The Octave Chord Right Hand Piano Technique
Stuff An Octave With Chord Notes – Octave Chord Technique
Good morning. This is Duane and today we’re going to take a look at another right hand technique we can use – the octave chord technique. We have a whole series. I think we’ve done six already. We talked about single finger technique. We’re using the same melody using an old tune; I think it’s a Roger & Hart tune called “You Are So Beautiful” or “You Are Too Beautiful,” I think it is. We talked about a single finger technique and then we talked about playing it in octaves to give it a little bigger sounds. We said sometimes on the octave notes you can hit the bottom note before the top note. Don’t do it all the time. Just do it to emphasize certain notes like maybe there. Hear that little click? Maybe on just the long notes, the notes that you’d hold for two beats or more, say.
Then we talked about thirds, put 3rds under the melody. We said of course we can play it in a different octave of course, but the principle is the same. Then we talked about combining octaves and thirds, playing an octave but putting a 3rd under the top octave note. Then we talked about 6ths under the melody note, maybe move it up a little bit. We said 6ths won’t work all the time. Nothing will work all the time but most of the time it will work. We also said that anytime a 6th won’t work a 3rd will work, because they’re inversions of one another, aren’t they? You turn a 3rd upside down and you get a 6th.
Then, let’s see, what did we do after that? We had single note, octave, 3rds, octave 3rds, 6ths.
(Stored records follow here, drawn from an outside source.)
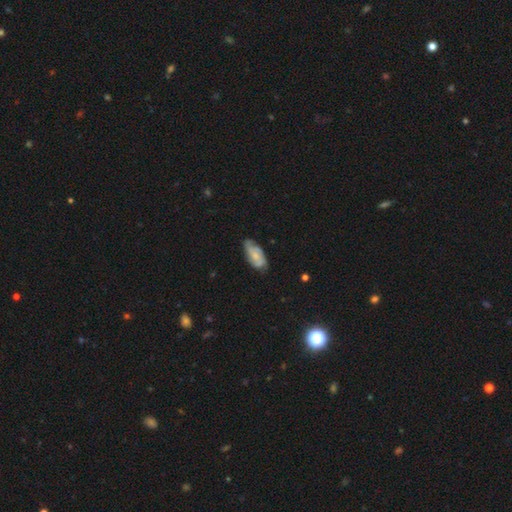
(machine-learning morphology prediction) smooth_or_featured: featured or disk (p=0.55) [alt: smooth p=0.39]
disk_edge_on: no (p=0.93) [alt: yes p=0.07]
bar: no (p=0.66) [alt: weak p=0.29]
has_spiral_arms: yes (p=0.85) [alt: no p=0.15]
bulge_size: small (p=0.49) [alt: moderate p=0.36]
merging: none (p=0.67) [alt: minor disturbance p=0.26]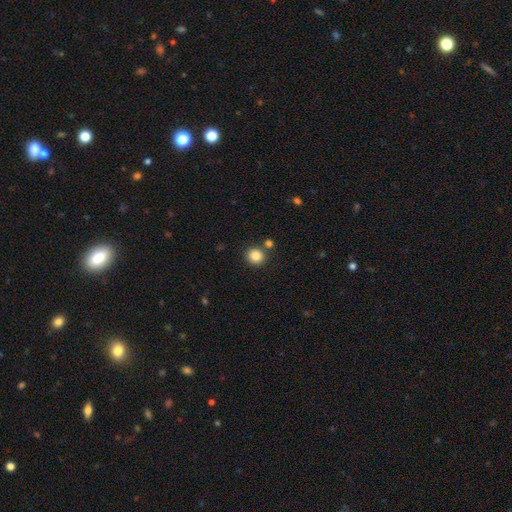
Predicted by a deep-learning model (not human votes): Morphology: type=smooth (86%); roundness=round (91%); merging=none (81%).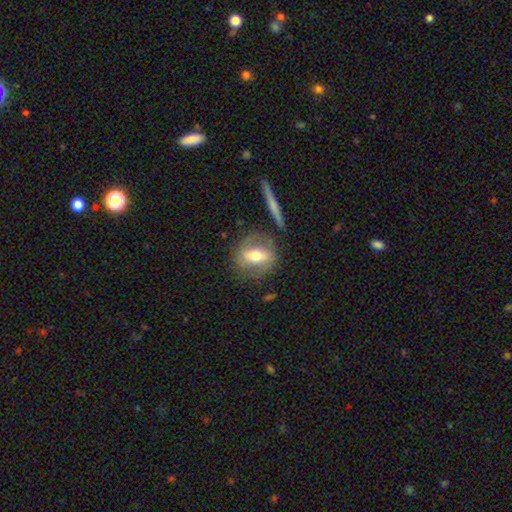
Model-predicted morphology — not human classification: smooth-or-featured: featured or disk: 53% | smooth: 40% | star or artifact: 7%
  disk-edge-on: no: 75% | yes: 25%
  merging: none: 73% | minor disturbance: 16% | major disturbance: 7% | merger: 5%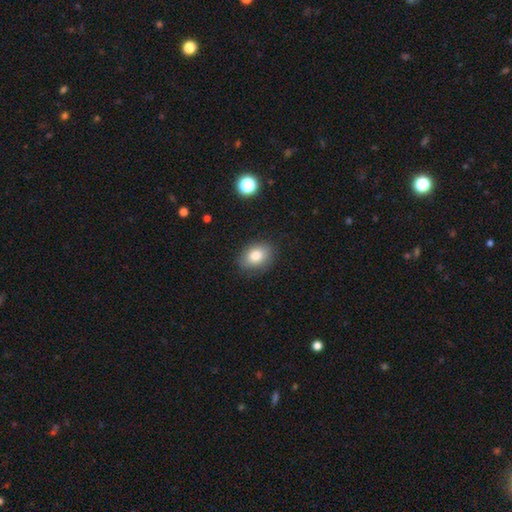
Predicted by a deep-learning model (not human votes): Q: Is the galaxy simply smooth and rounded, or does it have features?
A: smooth — 83%.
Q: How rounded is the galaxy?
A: in between — 71%.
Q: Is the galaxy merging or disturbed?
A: none — 83%.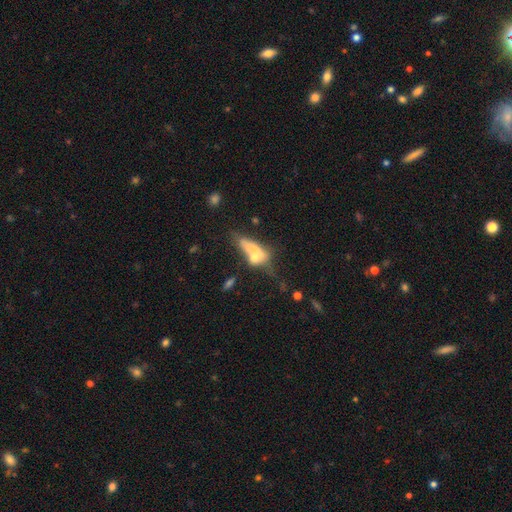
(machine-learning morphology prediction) type=smooth (52%); roundness=in between (57%); merging=none (28%).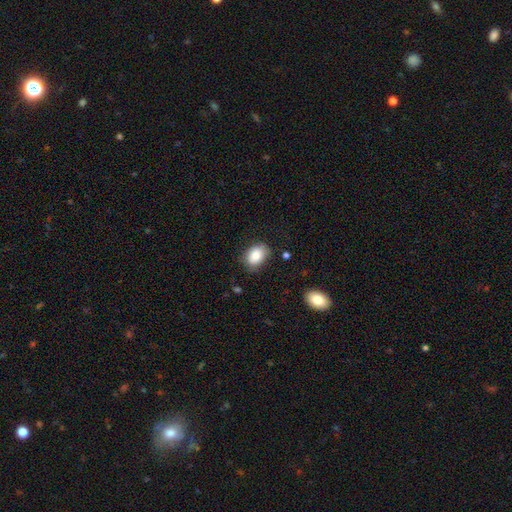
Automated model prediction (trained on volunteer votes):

Then we said that we can play a block chord under the melody, and so on. Now this time we’re going to cover another style. I call it stuffed octaves. Some people call it super octaves but in any case you just put chord notes between the octave notes, between the melody. Here’s the melody. You got to know what the chord is. The chord’s D minor there so you fill in the notes of the D minor chord as much as you can until the chord changes, and then the chord is G 7th so you fill in those notes. Then the chord is E minor and then you fill in the notes of the E minor chord. That’s an A 7th with a flat 9th. D minor 7th, F minor. The idea is to fill in the notes of the chord whenever possible between the octave notes. As usual, it’s not always possible. Erroll Garner did that a lot. That was terrible but that’s kind of style he used by filling in the notes of the chord between the octave.
That’s another technique that you can plug in. That’s seven right hand techniques that we’ve covered so far. I think we’re going to do a couple little showing how to combine left hand and right hand techniques. In fact, we’re going to do several that way because that’s really the name of the game, combining right hand styles with left hand styles to create really an infinite number of styles. Just the law of averages, if you had seven styles in the right hand and seven styles in the left hand, that’s 49 styles by mixing it up, isn’t it? You never use the same style all the way through so you can combine this with that for one phrase and combine this with that for another phrase, or the bridge of a song, or whatever. You got a lot of variety there. Hope you do that. Thanks for being with me, and again, I apologize for my voice but such is life. See you tomorrow. Bye bye for now.